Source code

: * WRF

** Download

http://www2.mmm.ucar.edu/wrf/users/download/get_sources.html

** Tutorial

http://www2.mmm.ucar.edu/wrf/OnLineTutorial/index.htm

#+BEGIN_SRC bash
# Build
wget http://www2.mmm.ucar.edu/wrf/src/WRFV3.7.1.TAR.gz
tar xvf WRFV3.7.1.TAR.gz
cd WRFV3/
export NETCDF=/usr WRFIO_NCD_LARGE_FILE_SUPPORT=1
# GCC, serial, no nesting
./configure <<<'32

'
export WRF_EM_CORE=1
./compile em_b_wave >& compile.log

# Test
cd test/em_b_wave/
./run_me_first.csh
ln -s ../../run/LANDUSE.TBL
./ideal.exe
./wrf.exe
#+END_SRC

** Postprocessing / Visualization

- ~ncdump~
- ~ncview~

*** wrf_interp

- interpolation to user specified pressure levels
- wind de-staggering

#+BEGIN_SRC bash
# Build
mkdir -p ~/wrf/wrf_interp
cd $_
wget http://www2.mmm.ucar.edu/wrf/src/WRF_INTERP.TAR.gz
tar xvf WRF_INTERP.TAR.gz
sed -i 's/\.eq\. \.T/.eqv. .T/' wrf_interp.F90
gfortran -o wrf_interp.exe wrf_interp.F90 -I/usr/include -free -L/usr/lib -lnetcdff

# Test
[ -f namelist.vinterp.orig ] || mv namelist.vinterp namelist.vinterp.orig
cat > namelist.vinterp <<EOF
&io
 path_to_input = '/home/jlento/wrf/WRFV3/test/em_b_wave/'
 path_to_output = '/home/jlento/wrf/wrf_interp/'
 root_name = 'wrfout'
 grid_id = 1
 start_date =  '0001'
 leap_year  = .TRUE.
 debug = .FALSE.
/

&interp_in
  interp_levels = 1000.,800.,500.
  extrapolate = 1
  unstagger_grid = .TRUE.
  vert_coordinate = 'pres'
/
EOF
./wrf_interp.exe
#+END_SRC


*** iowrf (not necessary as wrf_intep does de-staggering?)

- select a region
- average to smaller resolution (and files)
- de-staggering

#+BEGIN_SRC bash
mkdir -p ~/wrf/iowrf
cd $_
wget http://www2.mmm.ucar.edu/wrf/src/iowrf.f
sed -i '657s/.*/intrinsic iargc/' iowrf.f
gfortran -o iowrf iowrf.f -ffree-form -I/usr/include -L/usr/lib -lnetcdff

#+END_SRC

○ ○ ○

* [YOUR ASSIGNMENT]: Of the entries above, repeat exactly the lines from the line with "# GCC, serial, no nesting" through the line with "extrapolate = 1", both of them included.

* [ANSWER SPACE]:
# GCC, serial, no nesting
./configure <<<'32

'
export WRF_EM_CORE=1
./compile em_b_wave >& compile.log

# Test
cd test/em_b_wave/
./run_me_first.csh
ln -s ../../run/LANDUSE.TBL
./ideal.exe
./wrf.exe
#+END_SRC

** Postprocessing / Visualization

- ~ncdump~
- ~ncview~

*** wrf_interp

- interpolation to user specified pressure levels
- wind de-staggering

#+BEGIN_SRC bash
# Build
mkdir -p ~/wrf/wrf_interp
cd $_
wget http://www2.mmm.ucar.edu/wrf/src/WRF_INTERP.TAR.gz
tar xvf WRF_INTERP.TAR.gz
sed -i 's/\.eq\. \.T/.eqv. .T/' wrf_interp.F90
gfortran -o wrf_interp.exe wrf_interp.F90 -I/usr/include -free -L/usr/lib -lnetcdff

# Test
[ -f namelist.vinterp.orig ] || mv namelist.vinterp namelist.vinterp.orig
cat > namelist.vinterp <<EOF
&io
 path_to_input = '/home/jlento/wrf/WRFV3/test/em_b_wave/'
 path_to_output = '/home/jlento/wrf/wrf_interp/'
 root_name = 'wrfout'
 grid_id = 1
 start_date =  '0001'
 leap_year  = .TRUE.
 debug = .FALSE.
/

&interp_in
  interp_levels = 1000.,800.,500.
  extrapolate = 1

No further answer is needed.